Jean Michel Jarre denies London tax move

This article is more than 11 years old
French pop star says any business he is considering in the UK has nothing to do with fleeing Paris tax authorities

French pop star Jean Michel Jarre, who has discussed starting an academy for electronic music in London's Tech City, has denied he was considering tax exile in the UK.

Downing Street confirmed this week that Jarre, famous for his light-show extravaganzas and record-breaking crowd numbers at his concerts, had met officials in September to discuss relocating his business operations within the government-backed Tech City. The coalition's media and technology hub in east London offers generous tax incentives to investors.

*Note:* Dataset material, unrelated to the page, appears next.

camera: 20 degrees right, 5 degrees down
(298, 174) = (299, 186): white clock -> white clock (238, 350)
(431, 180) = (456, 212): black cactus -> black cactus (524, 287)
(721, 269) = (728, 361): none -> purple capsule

But, amid heated debate in France over wealthy stars seeking tax exile abroad because they oppose François Hollande's squeeze on the rich, Jarre issued a statement stressing that any business he was considering in London had nothing to do with escaping Paris tax authorities.

Jarre's representative said meetings with No 10 had touched on collaborating with Tech City, either through creating a school for electronic music or via his business, Jarre Technologies, which develops high-end audio products including the Aerodream One, an 11ft iPod dock, which retails for about £300,000.

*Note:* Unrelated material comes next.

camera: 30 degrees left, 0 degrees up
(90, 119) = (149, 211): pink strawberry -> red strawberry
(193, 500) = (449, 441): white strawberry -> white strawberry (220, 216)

"For many years, Jean Michel Jarre has had personal and professional links with the UK, none of which were ever motivated by any French political measures," he said in the statement.

The musician's entourage said Jarre, a French citizen, would continue to live in Paris, where his business is based.

Hollande's promise that the wealthy would have to pay more to dig France out of economic crisis has sparked a row about tax-exile after the actor Gérard Depardieu bought a house across the border in Belgium, prompting the French prime minister, Jean-Marc Ayrault, to say: "It's pathetic, really. Paying taxes is an act of patriotism and we're asking the rich to make a special effort here for the country."

Depardieu railed against high taxes in an open a letter published in Le Journal du Dimanche in December, saying he would give up his French passport and was leaving "because you consider that success, creativity, talent, anything different, are grounds for sanction".